Top of SUPPLIED MATERIAL

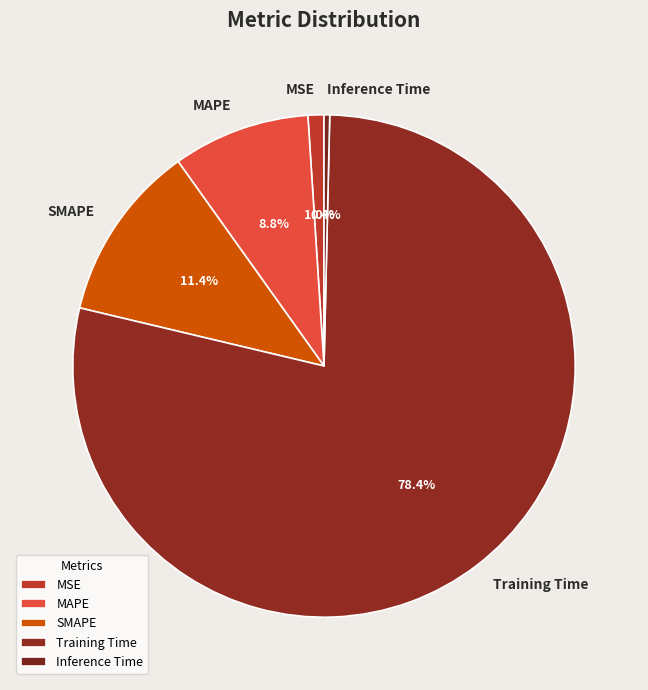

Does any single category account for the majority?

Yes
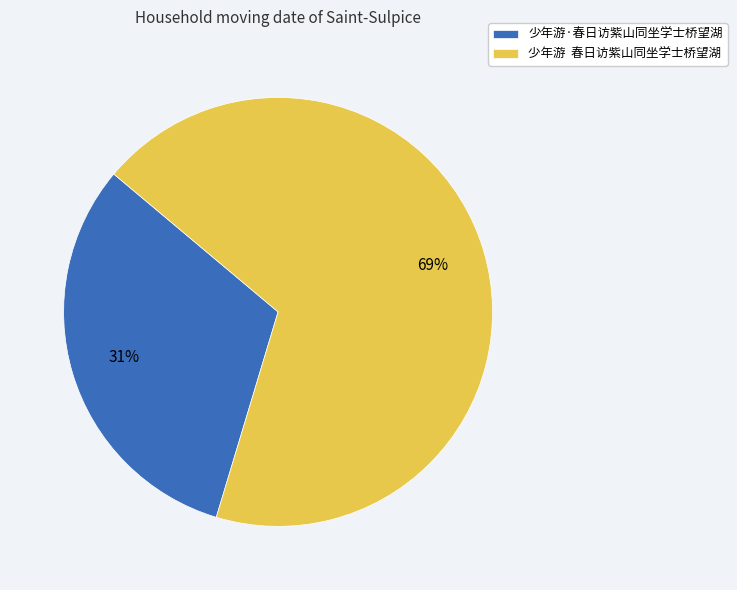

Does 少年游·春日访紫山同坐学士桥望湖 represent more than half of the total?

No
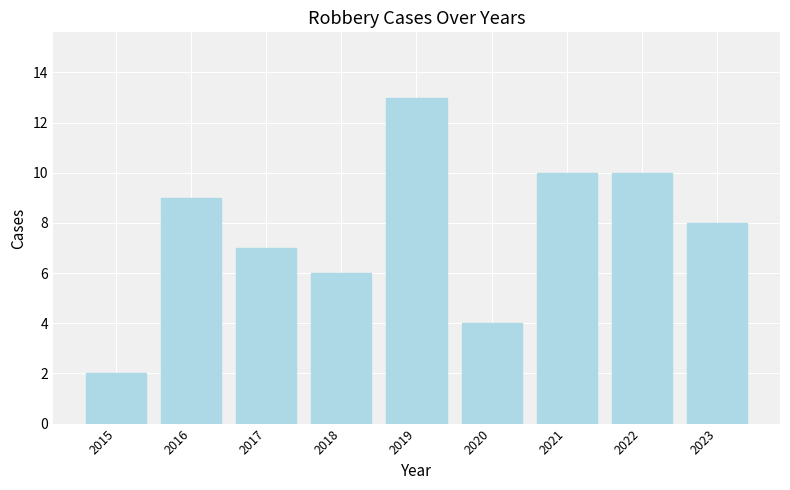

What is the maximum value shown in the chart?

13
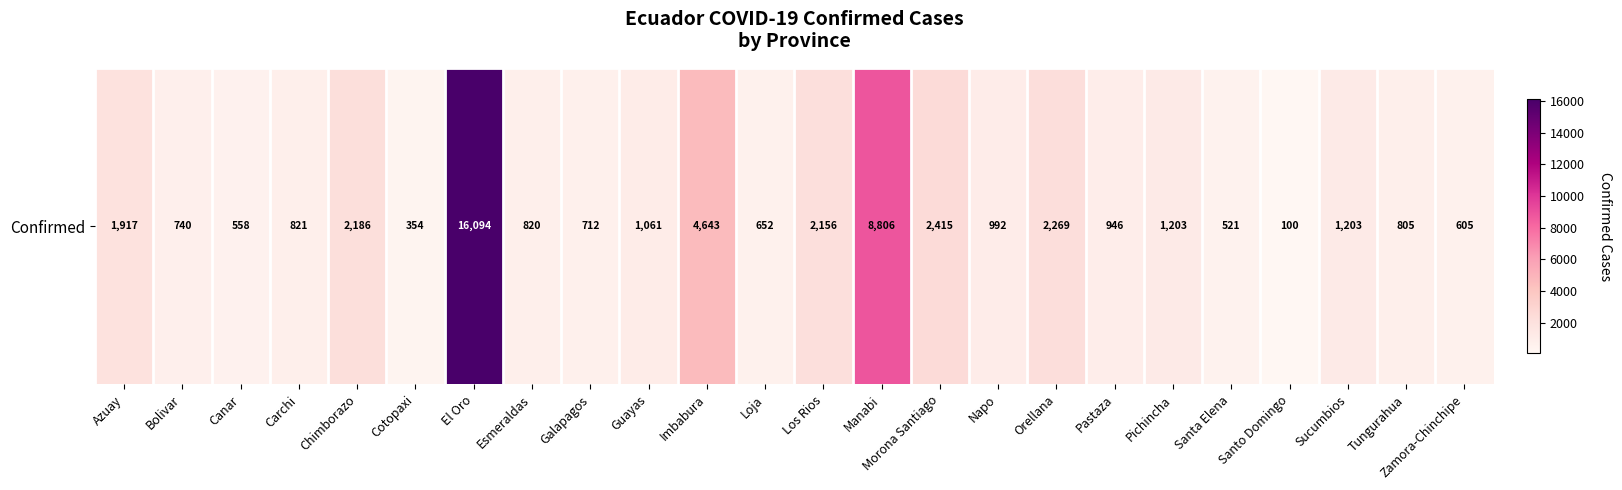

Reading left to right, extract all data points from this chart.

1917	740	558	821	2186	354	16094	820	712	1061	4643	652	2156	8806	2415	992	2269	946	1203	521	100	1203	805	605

Bottom of SUPPLIED MATERIAL

WHAT IS REQUIRED:
Copy the four records above word for word, leaving out the pictures.

EXERCISE RESULT:
Does any single category account for the majority?

Yes

Does 少年游·春日访紫山同坐学士桥望湖 represent more than half of the total?

No

What is the maximum value shown in the chart?

13

Reading left to right, extract all data points from this chart.

1917	740	558	821	2186	354	16094	820	712	1061	4643	652	2156	8806	2415	992	2269	946	1203	521	100	1203	805	605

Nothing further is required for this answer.